**Text shown**
--- Begin ---

Army in Wonderland
By Dr Ahmad Faruqui
Dansville, CA
The sight of medals gleaming
on khaki tunics so overwhelmed Alice that, a little
timidly, she asked the Cheshire cat: “Is
this the world’s best army?” With
a grin, he replied, “No. In wonderland,
soldiers are awarded a medal for every war they
lose.”
In reality, armies exist to win wars. This requires
knowing when to fight a war and when not to fight
one. Armies should have the means for deterring
conflict and the means for prosecuting it if deterrence
fails. When they do embark on war, they need to
have clear and attainable objectives. They should
be able to fight on short notice, conduct decisive
operations and terminate conflict on favorable
terms.
The Pakistani army aspires to a higher mission
than most armies, which is protecting the national
interest. This has led it to seize power from
civilians four times since independence. It has
also fought a dozen wars—including insurgencies,
insurrections and conventional wars. What have
been the results?
In the first war, fought in 1947-48 in Kashmir,
the objective was to wrest control of the state
by inciting a rebellion among the Muslim population.
The army used tribesmen to instigate the revolt.
After some initial successes, they began to loot
and plunder, forcing the army to initiate conventional
infantry action. But it came too late. The war
ended with only a third of the state joining Pakistan.
The second war took place in April 1965 in the
Rann of Kutch. It was designed to test Indian
military preparedness. Indian forces were outnumbered
and retreated. The army misinterpreted this to
mean that the Indians could not fight.
This emboldened the army to start its third war
in Kashmir with a guerilla incursion in August.
When this failed to spark an uprising, the army
uncoiled its mailed fist in Chamb with the objective
of capturing Akhnur and threatening the line of
communication with Srinagar. This led to a full-scale
war along the international border in September.
The conflict exposed a lack of coordination between
Pakistani armor and infantry forces, particularly
in the Khem Karan sector. The war failed to achieve
its objective and ultimately cost Field Marsh
al Ayub the presidency.
The fourth war was fought in 1971. GHQ failed
to quell a province-wide uprising in East Pakistan
that was triggered by General Yahya’s refusal
to hand over power to the party that had won the
national elections. Eight months into the civil
war, a full-scale war broke out with India. It
resulted in a quick and decisive defeat in the
east, where victory was not expected. But even
in the west, where there was parity of forces,
Pakistan lost 2,750 sq. miles and only gained
5 0. The war exposed Pakistan’s inability
to coordinate its land, air and sea forces. Yahya
was forced out of office by the military and later
blamed the defeat on the “treachery of the
Indians.”
The fifth and sixth wars were counter-insurgencies
carried out in the mid-1970s in Balochistan and
in the mid-1980s in Sindh. Both killed thousands
of people, inflamed inter-provincial tensions
and sullied the army’s image as a national
institution.

--- End ---

**Goal 1**
From the essay on the Pakistani army's wars, list every capability or condition that the paragraph beginning "In reality, armies exist to win wars." says armies need.
**Goal 2**
Resume the essay on the Pakistani army's wars, starting right after its last sentence.
The entries that follow come from a separate source.

**Information supplied**
--- Begin ---

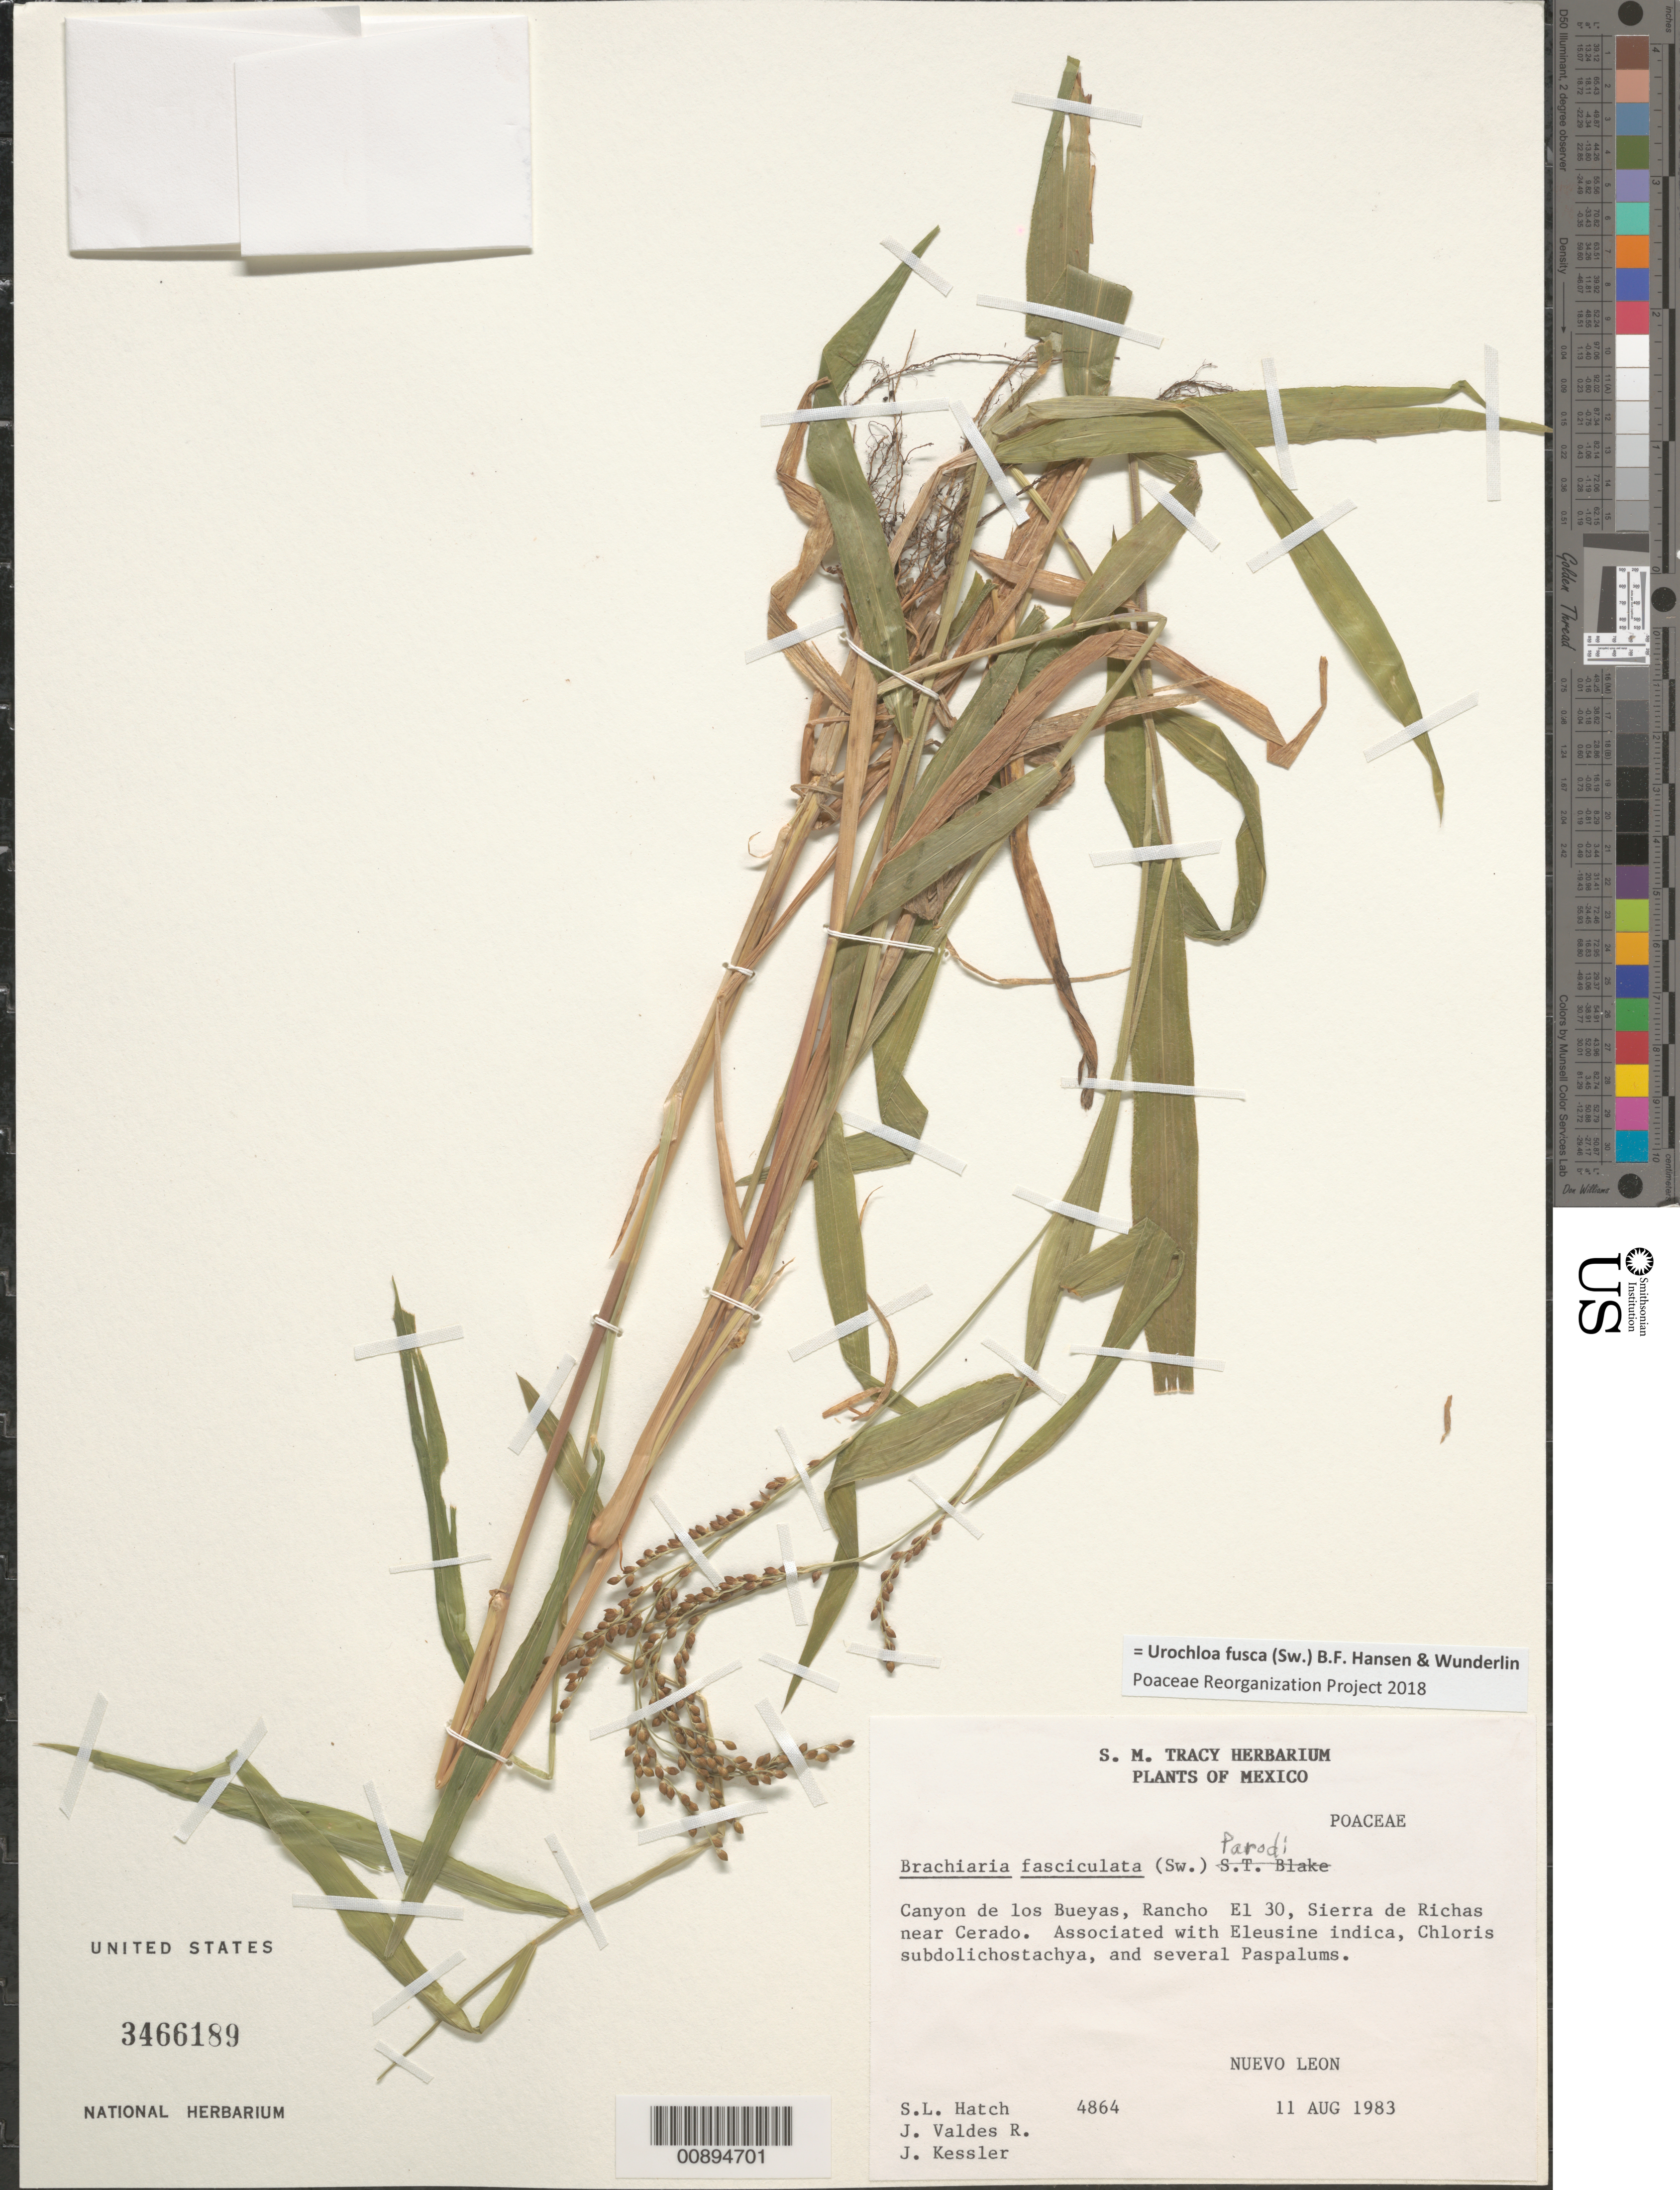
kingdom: Plantae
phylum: Tracheophyta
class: Liliopsida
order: Poales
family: Poaceae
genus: Urochloa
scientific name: Urochloa fusca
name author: (Sw.) B.F. Hansen & Wunderlin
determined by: Poaceae Reorganization Project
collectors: S. L. Hatch, J. Valdés-Reyna & J. Kessler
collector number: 4864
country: Mexico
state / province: Nuevo León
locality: Canyon de los Bueyas, Rancho, Sierra de Richas near Cerado.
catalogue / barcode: US 3466189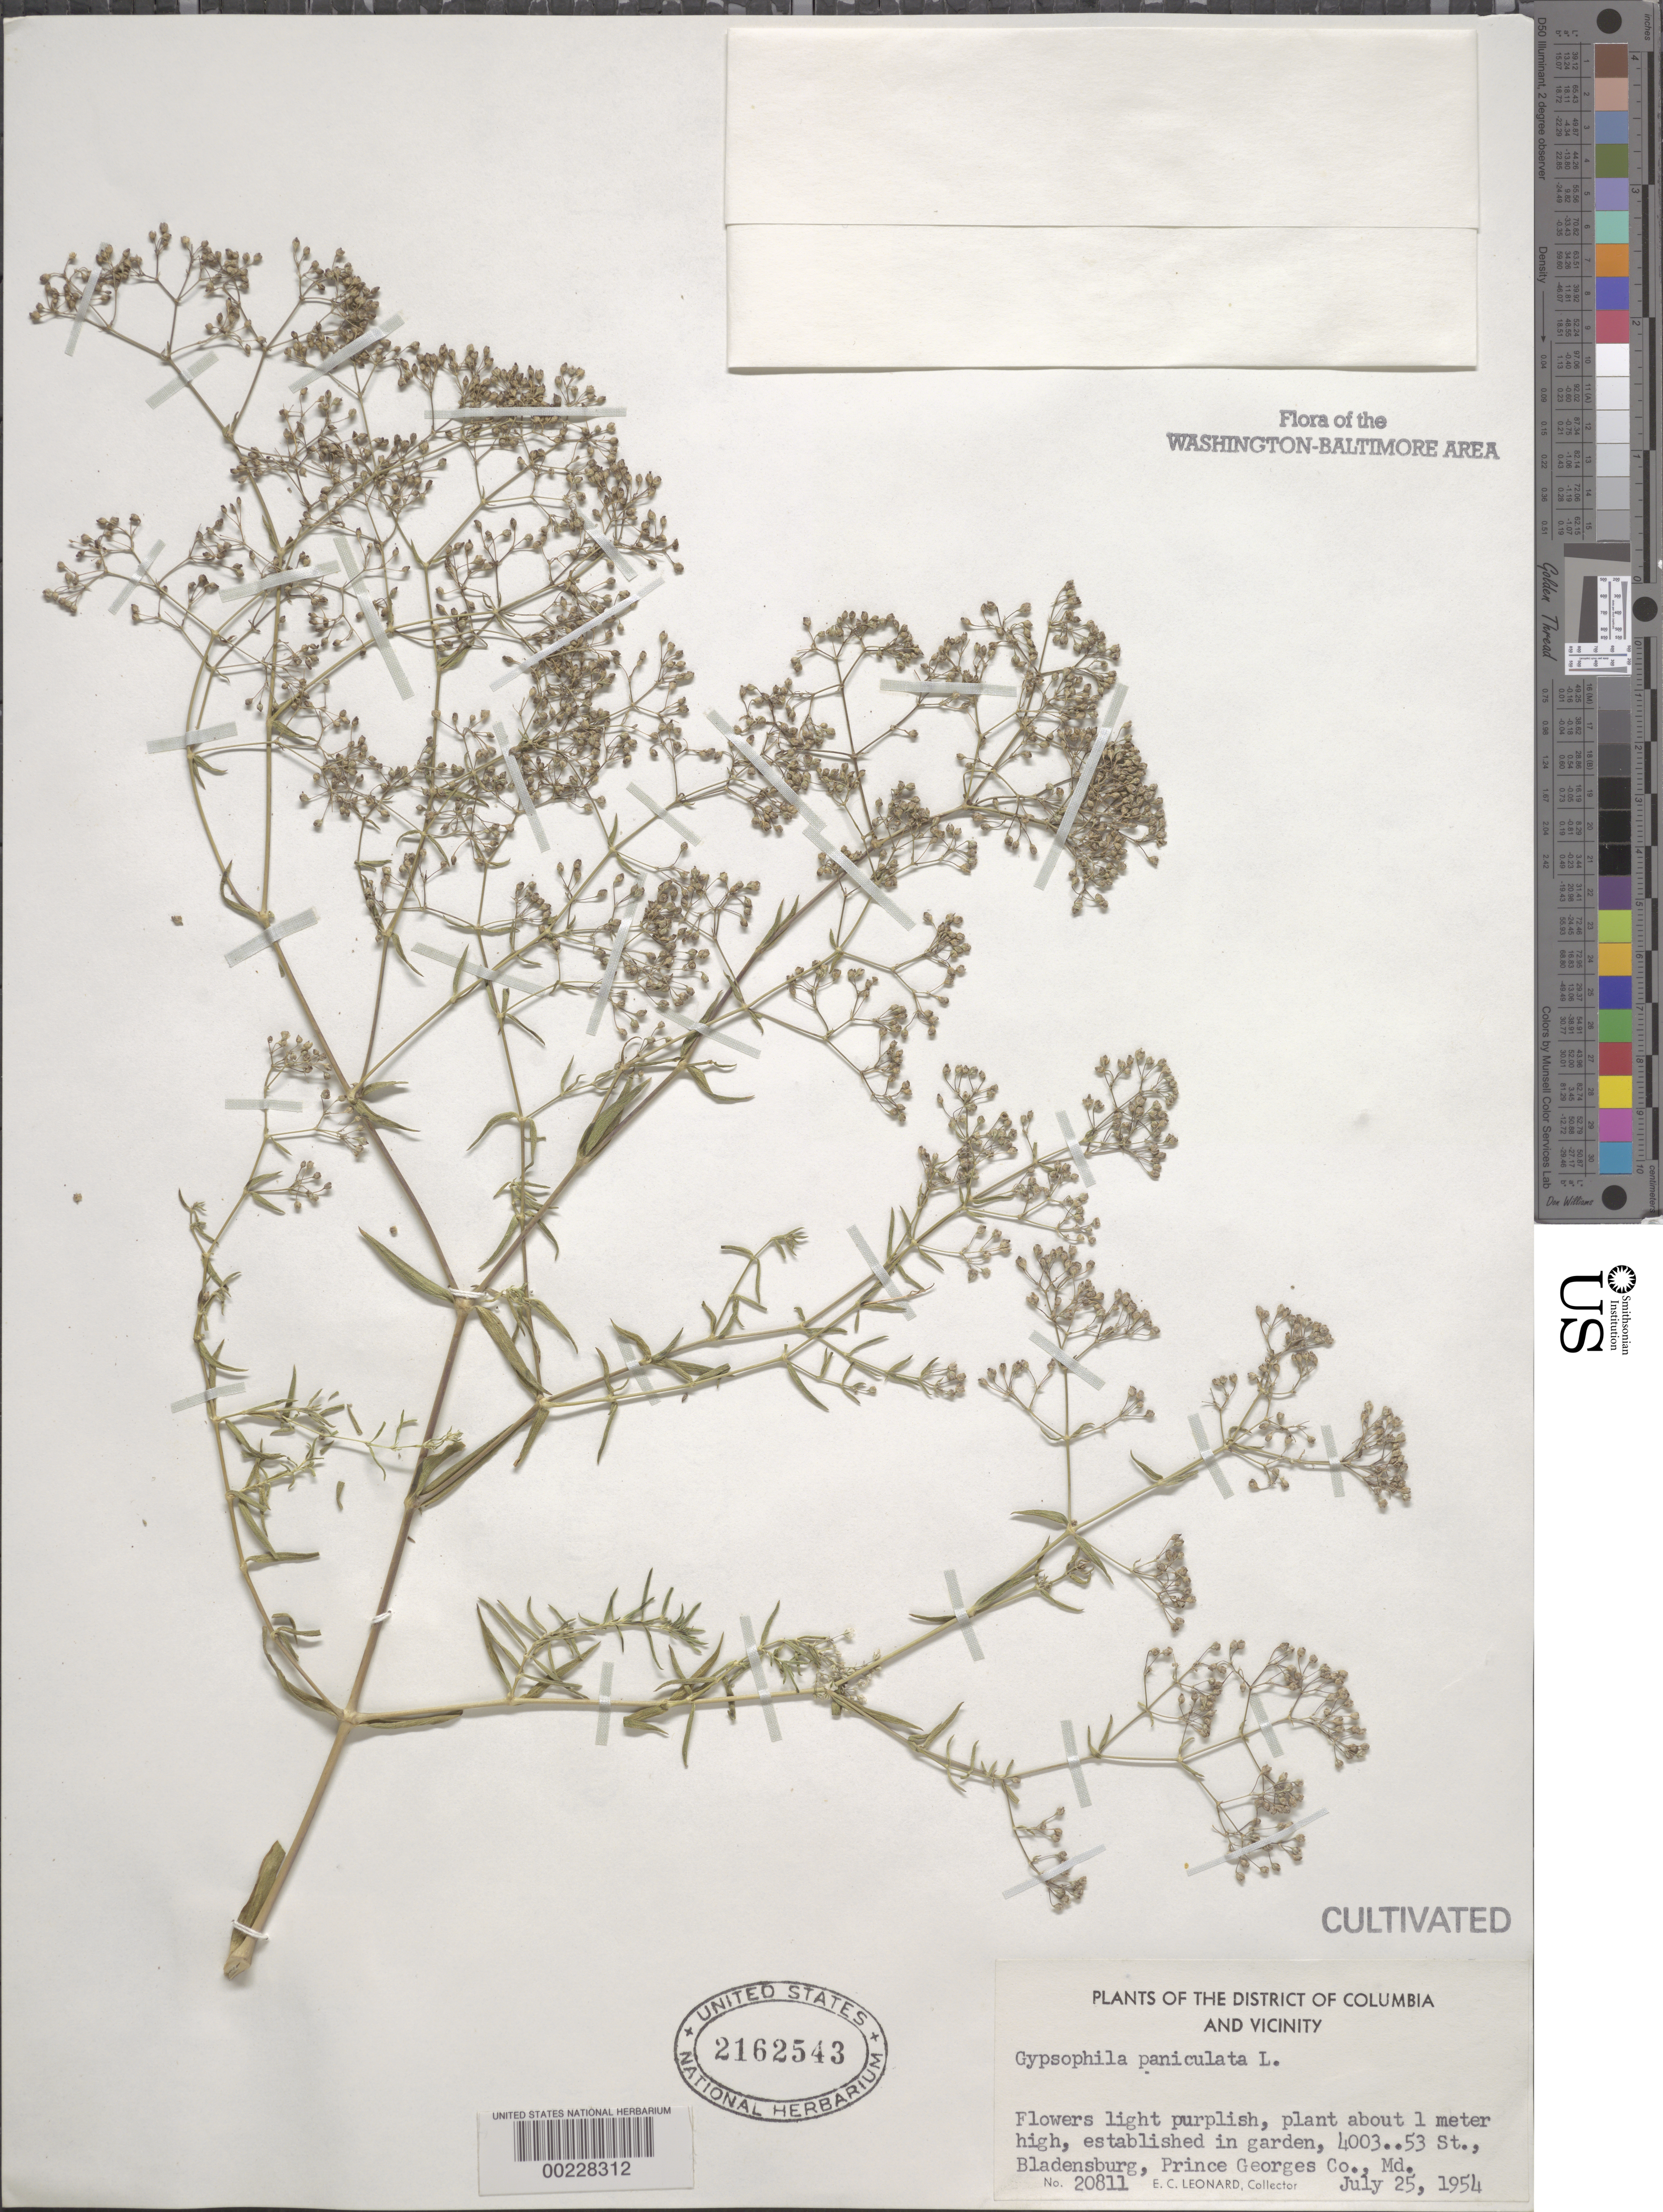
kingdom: Plantae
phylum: Tracheophyta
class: Magnoliopsida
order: Caryophyllales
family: Caryophyllaceae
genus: Gypsophila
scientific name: Gypsophila paniculata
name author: L.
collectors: E. C. Leonard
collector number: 20811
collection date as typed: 25 Jul 1954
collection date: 1954-07-25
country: United States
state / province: Maryland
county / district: Prince George's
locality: Bladensburg, 4003 53rd St, garden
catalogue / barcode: US 2162543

--- End ---

**Exercise answer 1**
- Knowing when to fight a war and when not to fight one
- The means for deterring conflict
- The means for prosecuting conflict if deterrence fails
- Clear and attainable objectives when they embark on war
- The ability to fight on short notice
- The ability to conduct decisive operations
- The ability to terminate conflict on favorable terms

**Exercise answer 2**
After the Soviets invaded Afghanistan in 1979,
Pakistan became a frontline state in the Cold
War. The CIA used the ISI as a channel for funding
and arming the mujahideen. The army successfully
prosecuted an insurgency that ultimately drove
out the Soviets in 1989. This was the seventh
war and it achieved its military objective. But
the war caused lasting damage to Pakistan’s
civil society.
The eighth war took place in 1984. India successfully
occupied the disputed Siachen Glacier in Kashmir
near the Chinese border. Pakistan’s attempts
to retake it failed.
The ninth war was an insurgency fomented by the
army in the early 1980s in Indian Punjab to create
Khalistan. The Indian army crushed the Sikh separatists
by storming their stronghold in the Golden Temple.
In 1989, there was an indigenous uprising in Kashmir,
giving the army an opportunity to supply arms
and ammunition to the militants. During the next
decade, the army fought its tenth war by proxy,
killing thousands in Kashmir. But it failed to
alter the Line of Control by even an inch.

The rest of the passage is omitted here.